Photo: Virginia Sherwood / Bravo
Oh, it's time. Time for the home-stretch confidence. Time for the daring flavor combinations. Time for the bravado. Time for the beards and bikinis.
No, that's not a euphemism. The former was provided, rather feebly, by Richard, who summed up the key to being among the final four on Top Chef: "I've been bakin' bread, growin' a beard -- all the things you have to do in the finale!"
The latter was provided by Padma (what, you were expecting Mike Isabella?) who introduced the night's challenge while striking her best SI swimsuit cover-model pose. Cue the lascivious comments from the aforementioned Mike.
Inviting the chefs to hop aboard a boat chartered by some dude who looked like Sammy Hagar, Padma led the foursome to an island in the Bahamas where they were given the Survivor treatment: Cook only with what Bravo left on the shore and, just to add physical insult to culinary injury, go snorkeling in shallow water to supply your own conch for one of your proteins.

• **Information supplied**:
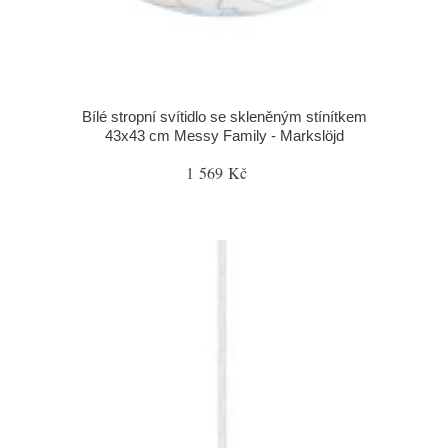
Bílé stropní svítidlo se skleněným stínítkem
43x43 cm Messy Family - Markslöjd
1 569 Kč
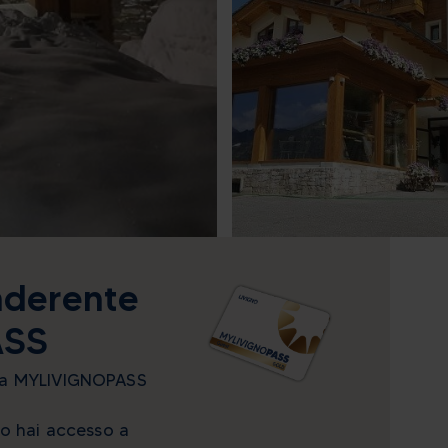
aderente
ASS
ma MYLIVIGNOPASS
no hai accesso a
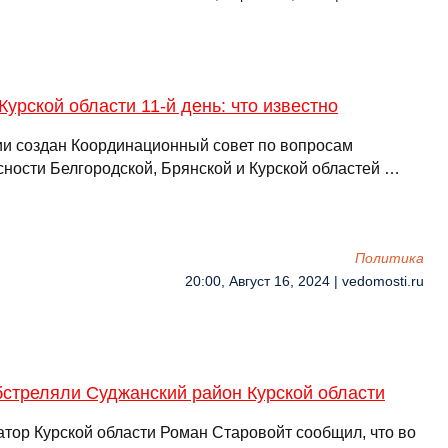
Курской области 11-й день: что известно
ии создан Координационный совет по вопросам
сности Белгородской, Брянской и Курской областей …
Политика
20:00, Август 16, 2024 | vedomosti.ru
бстреляли Суджанский район Курской области
атор Курской области Роман Старовойт сообщил, что во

• **Task details**:
Rename "Padma" to "the host" throughout the Top Chef recap, from "No, that's not" up to and including "of your proteins.", and give that span again with the change applied.

• **Solution below**:
No, that's not a euphemism. The former was provided, rather feebly, by Richard, who summed up the key to being among the final four on Top Chef: "I've been bakin' bread, growin' a beard -- all the things you have to do in the finale!"
The latter was provided by the host (what, you were expecting Mike Isabella?) who introduced the night's challenge while striking her best SI swimsuit cover-model pose. Cue the lascivious comments from the aforementioned Mike.
Inviting the chefs to hop aboard a boat chartered by some dude who looked like Sammy Hagar, the host led the foursome to an island in the Bahamas where they were given the Survivor treatment: Cook only with what Bravo left on the shore and, just to add physical insult to culinary injury, go snorkeling in shallow water to supply your own conch for one of your proteins.